Degree In Sight

US capitol building in DC

Graduate students from the American Psychological Association of Graduate Students and its Advocacy Coordinating Team (ACT) met with legislators and aides on Capitol Hill during APA's State Leadership Conference, March 13-16, to urge Congress' support of mental health parity.

The students joined delegations of psychologists from their states to encourage members of Congress to help bring mental health insurance coverage on par with physical health coverage.

Kristi Van Sickle, Florida's ACT state advocacy coordinator, joined with other Florida psychologists to meet with legislators and aides from their state. At the meetings, the delegation spoke about the need for mental health parity.

"I left with a sense of how imperative it is for psychologists to be politically involved, both to protect our own interests and, perhaps more importantly, the interests of those whom we treat," says Van Sickle, a third-year clinical psychology student at the Florida Institute of Technology in Melbourne, FL"I think people become disillusioned with politics and forget that their elected representatives [work for their interests]."

Van Sickle says she will no longer hesitate to send an e-mail or call her members of Congress about an issue or program she supports. "They expect and want to hear from constituents and have staff specifically dedicated to attending to communications from voters," she explains.

Hilary Kindsfater-a fourth-year doctoral student at the University of South Dakota-says the conference also helped her to realize the importance of advocacy at the state level. Kindsfater spoke to a staff member of Senator Tim Johnson (D-S.D.) about mental health parity with other South Dakota psychologists. In a rural area with limited resources-such as parts of South Dakota-it's especially important for psychologists and students to take part in advocacy, says Kindsfater, an ACT western regional advocacy coordinator.

Information supplied:
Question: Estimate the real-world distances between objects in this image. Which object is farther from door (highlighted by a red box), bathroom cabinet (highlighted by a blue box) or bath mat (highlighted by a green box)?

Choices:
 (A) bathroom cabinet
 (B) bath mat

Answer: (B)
* * *
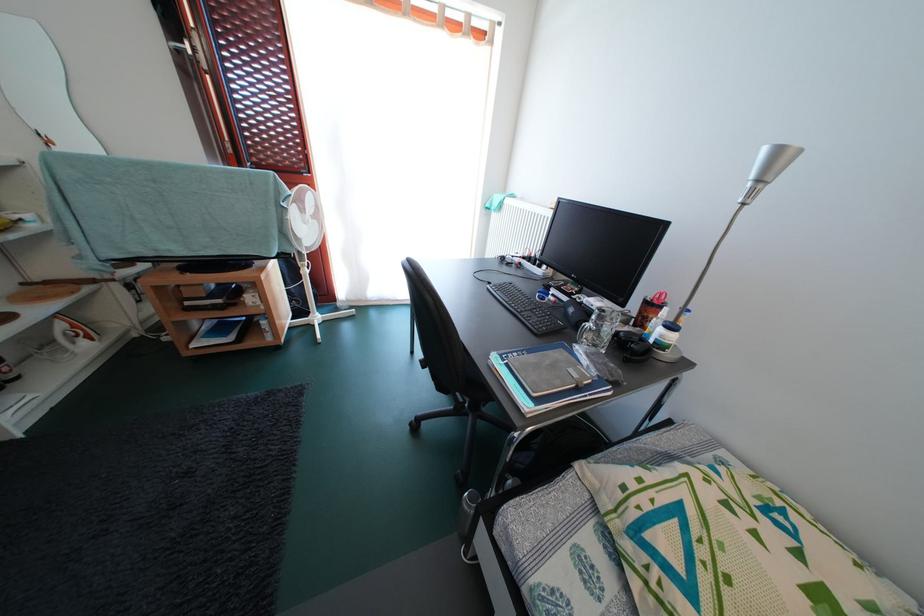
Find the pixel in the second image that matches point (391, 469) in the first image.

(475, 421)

Things to do:
a: Read the article on graduate student advocacy above and the records, then decide whether each statement below agrees with the article. Answer yes or no for each, and quote the words from the article that decide it.
(i) APA's State Leadership Conference took place March 13-16.
(ii) Kristi Van Sickle is a fourth-year doctoral student at the University of South Dakota.
(iii) Hilary Kindsfater spoke directly with Senator Tim Johnson about mental health parity.
b: Carry the article on graduate student advocacy forward from its last sentence.

Task-by-task outputs:
a:
(i) Yes: "during APA's State Leadership Conference, March 13-16"
(ii) No: "a third-year clinical psychology student at the Florida Institute of Technology in Melbourne, FL"
(iii) No: "spoke to a staff member of Senator Tim Johnson (D-S.D.)"

b:
Students who participated in the invitation-only conference, sponsored by APA, also learned how they can get involved with psychology advocacy initiatives, how the legislative process works and how students can participate in advocacy initiatives through APA and their state, provincial and territorial psychological associations (SPTAs).

For example, Nichole Wood-Barcalow-a fourth-year counseling psychology doctoral student at Ohio State University-attended a session on SPTA colleague assistance programs, and she says the session made her realize how important it is for students to team with SPTAs to address such issues as intervention and prevention on graduate student distress and impairment issues.

Other students representing APAGS at the State Leadership Conference were Chris Loftis, Jessica Percodani, Stephen Hampe, Yaron G. Rabinowitz, Ken Maguire, Lisa Baker, Mark Bowers, Kevin Chapman, Mary Bushnell and Julie Jenks-Kettman.